With that in mind, let's consider two tables:
Country : [ID, name]
City : [ID , country (FK) , name]
I dont want to create several countries with the same name -- but I want to use the existing one. Perfect, so, let's add a FUNCTION in the INSERT state that searches, insert (if needed) and return the Country ID.
So I created a Function to FIRST assess whether the Country exists if not then create a country
getCountry (parameter IN strCountry varchar(100))
BEGIN
SELECT ID INTO @id from `country` WHERE country.country = strCountry ;
IF (@id is NULL OR @id= 0) THEN
INSERT INTO `country` (country) VALUES (strCountry);
if (ROW_COUNT()>0) THEN
SET @id = LAST_INSERT_ID();
else
SET @id = NULL;
END IF;
END IF ;
RETURN @id;
END
And then I have DOZENS OF THOUSANDS of INSERTS such as
INSERT INTO city (name, country) VALUES ('name of the city', getCountry('new or existing one'));
The Function works well when executed alone, such as
SELECT getCountry('Aruba');
However, when I execute that in that VERY LONG SQL (22K+ rows) then it does not work.... it uses basically the latest ID that was created BEFORE starting the execution.
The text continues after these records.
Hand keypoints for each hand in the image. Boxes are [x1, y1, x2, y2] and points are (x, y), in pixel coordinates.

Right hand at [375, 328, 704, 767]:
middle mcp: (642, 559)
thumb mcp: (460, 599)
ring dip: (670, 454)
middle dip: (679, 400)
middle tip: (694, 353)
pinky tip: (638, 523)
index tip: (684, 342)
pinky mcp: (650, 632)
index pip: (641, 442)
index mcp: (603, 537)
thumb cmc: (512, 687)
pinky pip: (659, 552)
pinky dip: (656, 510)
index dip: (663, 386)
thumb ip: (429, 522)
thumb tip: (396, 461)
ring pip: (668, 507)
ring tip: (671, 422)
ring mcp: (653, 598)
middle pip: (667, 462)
Maybe I should "wait" the function execute and return a proper result? But How?
What am I doing wrong?
Instead of function why not use a Stored Procedure, then the procedure will process the checking and insertion.
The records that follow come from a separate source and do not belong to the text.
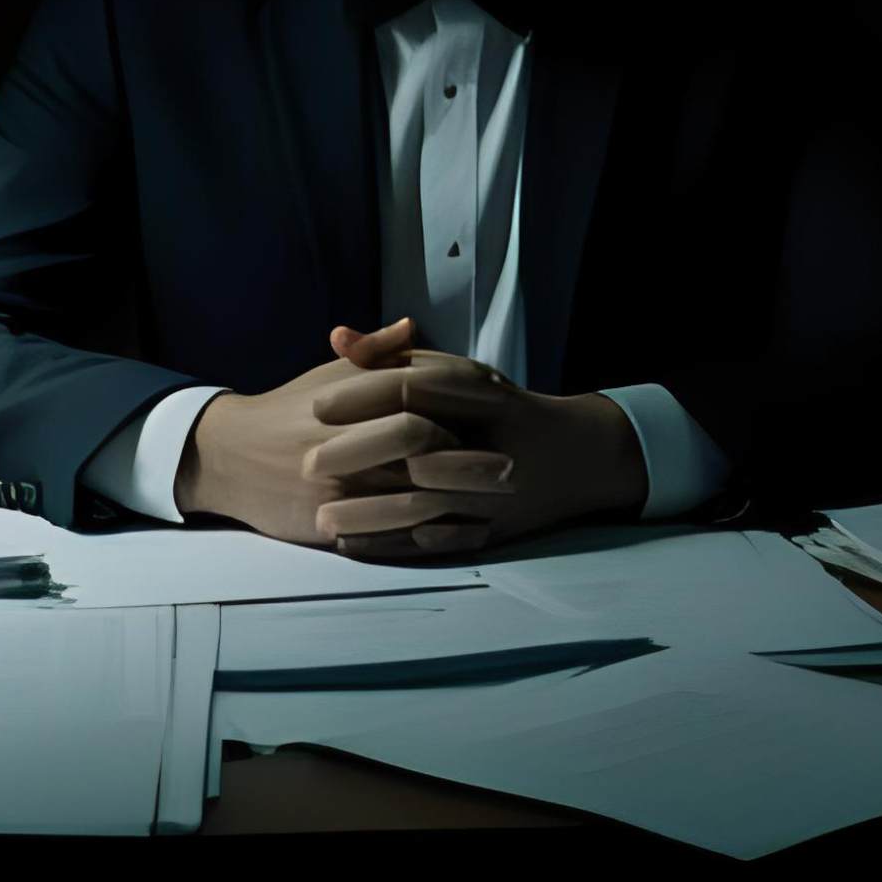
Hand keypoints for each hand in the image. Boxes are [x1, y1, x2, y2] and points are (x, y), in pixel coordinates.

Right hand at [173, 322, 517, 560]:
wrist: (230, 456)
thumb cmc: (289, 409)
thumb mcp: (329, 375)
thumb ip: (374, 354)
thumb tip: (412, 324)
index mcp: (346, 402)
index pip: (413, 405)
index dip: (457, 413)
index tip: (496, 420)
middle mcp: (340, 446)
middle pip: (417, 453)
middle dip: (466, 463)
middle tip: (509, 469)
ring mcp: (333, 491)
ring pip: (406, 501)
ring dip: (456, 505)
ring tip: (492, 507)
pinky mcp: (326, 528)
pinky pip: (385, 539)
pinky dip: (426, 541)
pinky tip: (456, 536)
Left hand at [319, 316, 649, 559]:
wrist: (575, 457)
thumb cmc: (502, 408)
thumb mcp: (456, 372)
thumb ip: (395, 355)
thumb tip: (337, 337)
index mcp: (479, 391)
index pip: (412, 387)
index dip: (361, 395)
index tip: (315, 404)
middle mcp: (487, 438)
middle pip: (413, 446)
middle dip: (358, 456)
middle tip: (306, 462)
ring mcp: (491, 491)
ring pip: (422, 501)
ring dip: (369, 512)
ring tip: (320, 515)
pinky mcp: (490, 530)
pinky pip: (436, 540)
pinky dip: (393, 544)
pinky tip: (353, 544)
https://www.mysqltutorial.org/getting-started-with-mysql-stored-procedures.aspx
DELIMITER $$
CREATE PROCEDURE `sp_city_add`(in p_city varchar(100), in p_country varchar(100))
BEGIN
DECLARE country_id INT;
IF (SELECT COUNT(1) FROM country WHERE country.country = p_country) = 0 THEN
INSERT INTO country (country) VALUE (p_country);
SET country_id = LAST_INSERT_ID();
ELSE
SELECT ID INTO country_id FROM country WHERE country.country = p_country;
END IF;
INSERT INTO city (name, country) VALUES (p_city, country_id);
END$$
DELIMITER ;
And if you want to execute a procedure
CALL sp_city_add('Bogota', 'Colombia');
CALL sp_city_add('Phnom Penh', 'Cambodia');
CALL sp_city_add('Yaounde', 'Cameroon');
CALL sp_city_add('Ottawa', 'Canada');
CALL sp_city_add('Santiago', 'Chile');
CALL sp_city_add('Beijing', 'China');
CALL sp_city_add('Bogotá', 'Colombia');
CALL sp_city_add('Moroni', 'Comoros');
You can also add a condition to check if the city and country exists to prevent duplicate entry.